El mexicano Antonio Ortuño ha obtenido el Premio Ribera del Duero con ‘La vaga ambición’, un libro de cuentos en el que la ironía del autor compensa su amargura
Perseverar y sobrevivir
El mexicano Antonio Ortuño ha obtenido el Premio Ribera del Duero con ‘La vaga ambición’, un libro de cuentos en el que la ironía del autor compensa su amargura
La innegable amargura que recorre los cuentos de La vaga ambición se compensa, gracias al talento del mexicano Antonio Ortuño (Jalisco, 1976), por la ironía y el sarcasmo con que estas páginas asumen las calamidades del oficio de escritor. El adjetivo del título no alude a la imprecisión de un propósito, sino que lo rebaja insertándolo en el tejido social. Ahí, precisamente, donde el escritor proyecta su prestigio y su miseria. En contra de la habitual semblanza, aquí no se ofrece del escritor una estatuaria radiante, sino una épica más bien desastrosa, de quien debe ganarse la vida tecleando “cada línea con la vista puesta en anticipos, reseñas, lecturas, presentaciones, coloquios, contratos, traducciones, aplausos”.
Demasiado para que la literatura no se vea afectada por el mercantilismo. Tenemos así a un personaje notorio, Arturo Murray, protagonista de todos los cuentos, excepto de ‘Provocación repugnante’, un escabroso encuentro entre Benjamin y Bulgákov en el Moscú de 1926, obra atribuible a Murray, quien repasa en los otros cuentos las experiencias primordiales de su vida de escritor, desde sus primeros tanteos juveniles hasta alcanzar una fugaz canonización literaria, sin dejar de arrastrar una economía precaria y sobrellevando la tristeza de los desastres familiares.
La creación de Arturo Murray le permite a Ortuño no sólo adherir experiencias propias en su figura, sino hacer que esas experiencias se doten siempre de significado literario, aunque se trate de triviales anécdotas de verano, trifulcas de familia o aversiones más bien insensatas que pueden durar una vida.

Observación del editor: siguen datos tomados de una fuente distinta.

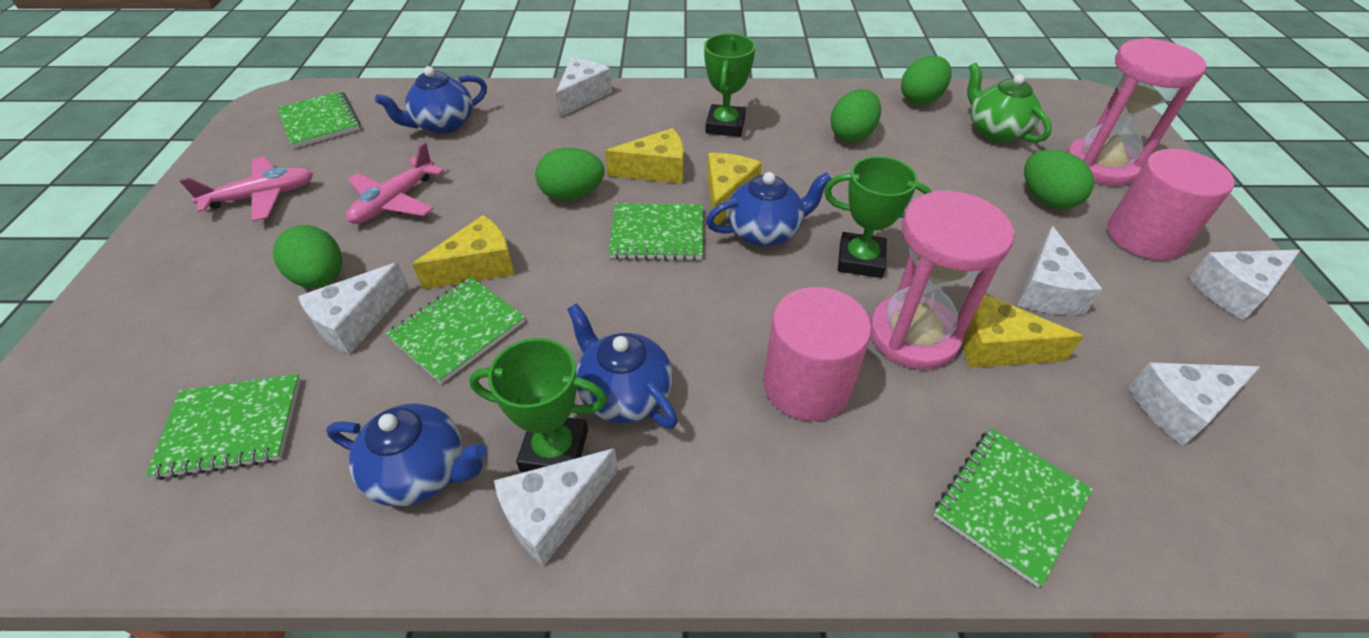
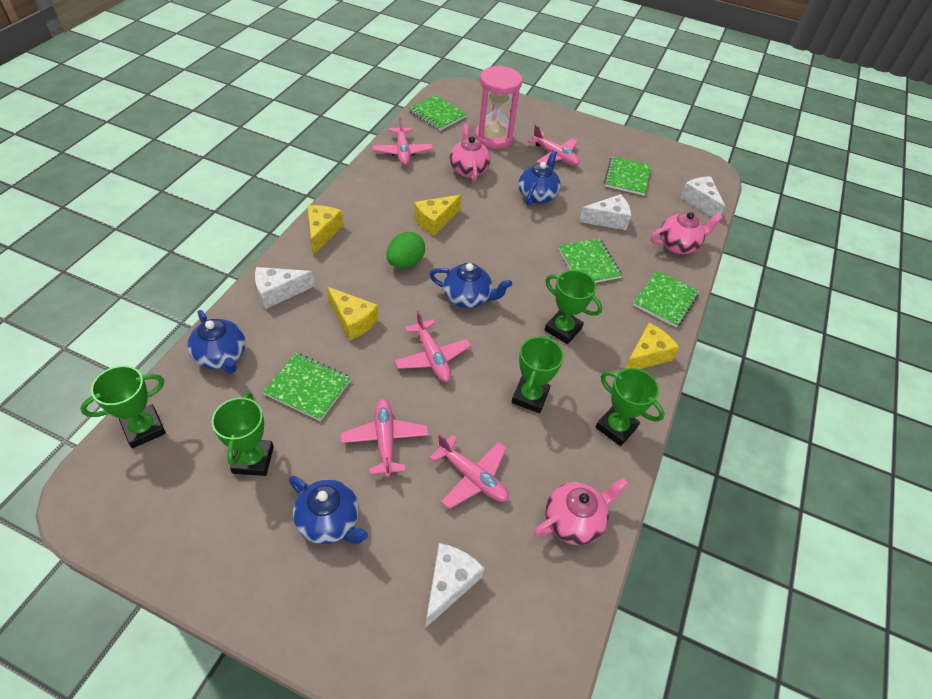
green egg: [273,225,342,288] [535,148,605,201] [830,89,881,142] [901,55,952,105] [1024,150,1094,209] = 5 -> [386,232,425,268] = 1
green teapot: [967,63,1052,143] = 1 -> none = 0
green trophy: [469,338,607,472] [704,33,755,137] [824,156,932,278] = 3 -> [80,366,166,448] [211,392,274,476] [511,335,564,413] [545,270,602,344] [595,368,664,446] = 5
pink cylinder: [763,287,872,421] [1107,149,1234,260] = 2 -> none = 0
pink hourglass: [870,190,1015,370] [1067,38,1207,186] = 2 -> [475,65,522,149] = 1
pink plane: [180,156,313,222] [346,142,444,224] = 2 -> [341,399,429,477] [373,116,433,165] [394,310,471,382] [429,434,509,509] [528,125,580,166] = 5
pink teapot: none = 0 -> [450,123,491,181] [534,477,628,545] [651,212,723,254] = 3
white cheese: [298,262,409,355] [494,448,618,566] [556,58,612,117] [1018,226,1102,315] [1129,362,1260,446] [1189,250,1300,320] = 6 -> [255,267,315,309] [425,543,484,628] [579,194,631,230] [680,176,725,217] = 4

Pues los cuentos de La vaga ambición se diría que se ofrecen como ejercicio terapéutico para sobrellevar las múltiples, algunas muy pintorescas, humillaciones que la vida social se empeña en endosar al escritor que adquiere algún renombre: homenaje de un selecto club de destacados profesionales, petición del Ayuntamiento de su ciudad natal de nombrarle ciudadano notable, la declaración entusiasta de una actriz de un popular show nocturno, un listado de vanidad que abrumadoramente constata Murray al sentir que se ha convertido en “un retrato, una estatua, un diploma”. Que se siente inevitablemente “atrapado”, en suma, como si el éxito literario conllevara el quebrantamiento del benefactor espíritu que lo animaba a escribir. Una sinuosa carrera llena de trampas y equívocos, cuyo peor resultado es el éxito que se orea en los foros públicos, donde se usa al escritor de acicate para mantener los dudosos protocolos de la institución cultural, lo que lleva a pensar “en el placer de una multitud sorda antes de pulsar una tecla del teclado”.

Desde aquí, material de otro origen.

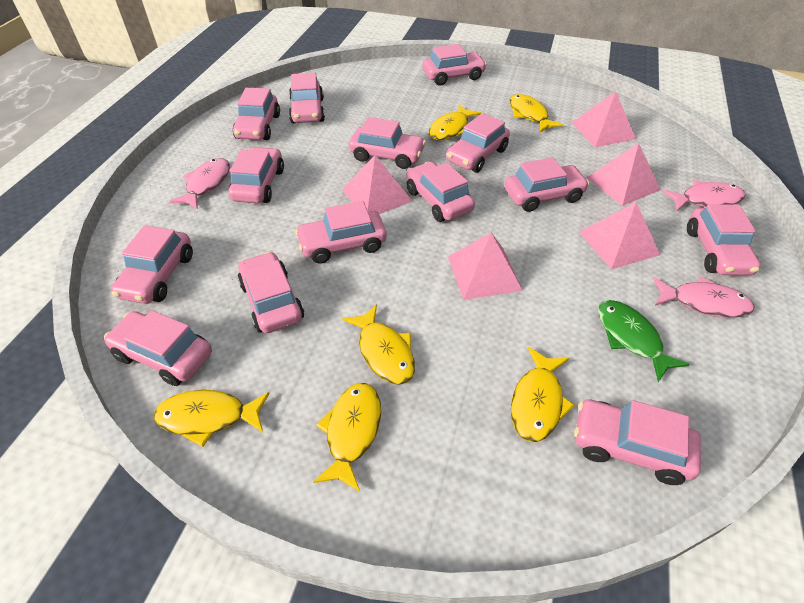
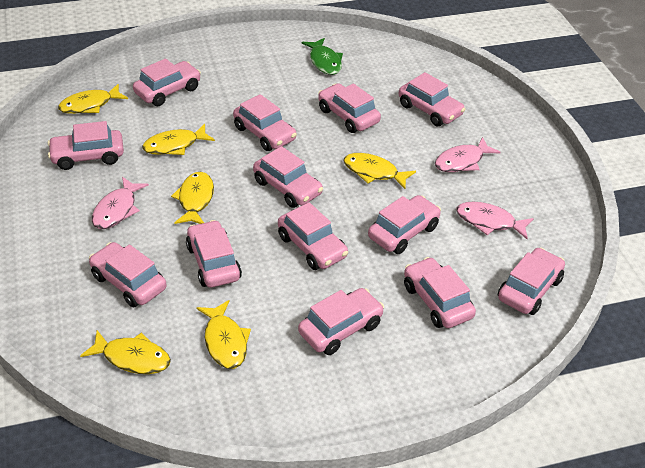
pink car: [104,310,212,386] [111,225,193,304] [229,147,284,203] [233,88,280,140] [238,252,304,333] [289,73,325,124] [295,201,387,264] [349,117,426,169] [406,162,475,222] [422,44,487,86] [446,113,510,173] [505,157,589,212] [574,399,701,485] [687,204,761,275] = 14 -> [48,121,124,170] [89,242,167,307] [133,59,201,106] [186,220,242,288] [233,94,297,151] [253,146,323,208] [278,202,348,270] [298,288,384,355] [318,83,381,133] [368,195,441,254] [399,72,465,126] [404,257,476,328] [498,248,565,315] = 13
pink pyramid: [342,155,412,214] [448,233,523,300] [572,91,636,147] [579,202,660,269] [586,143,661,206] = 5 -> none = 0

La cohesión de las piezas conforma una sólida unidad que obliga a leer el libro en su conjunto, como capítulos aislados de una biografía doliente, apólogos de la formación de un escritor, de su perseverancia y sobrevivencia, pero también del rencor acumulado que puede encauzarse a la venganza, ocasión que se aprovecha en ‘El caballero de los espejos’, con un final inmisericorde que asocia el éxito literario a la posibilidad del desprecio, enmendando así las afrentas de ser un títere de esas presentaciones donde Murray advierte con escándalo que ninguno de los asistentes “tenía la menor idea de mi obra o de mi mera existencia” y “el organizador compartía su ignorancia”.
Antonio Ortuño ha volcado en La vaga ambición un terrorífico y cómico retrato del escritor actual. En Murray se reconocerán muchos nombres con una posición gravitatoria en el mercado, a veces en la cúspide y otras en la planicie, guionistas a destajo en series muy populares, o soltando chismes en un taller de escritura, exigiendo justamente aquello que el mercado desaloja, todo para sacar a flote la economía familiar y no desfallecer de la vocación que da sentido a la existencia.
El libro subyuga por su conmiseración a la vanidad maltratada. Con una prosa excelente que aúna rigor y lástima de la propia vergüenza, estas páginas son un semillero de ideas que no se quieren pensar sobre el grotesco mundo cultural. Pero también señala el difícil trayecto a seguir: “Los muertos iluminan la ruta de los vivos. Por eso leemos: para que se inflame una antorcha. Bajo su luz escribimos”.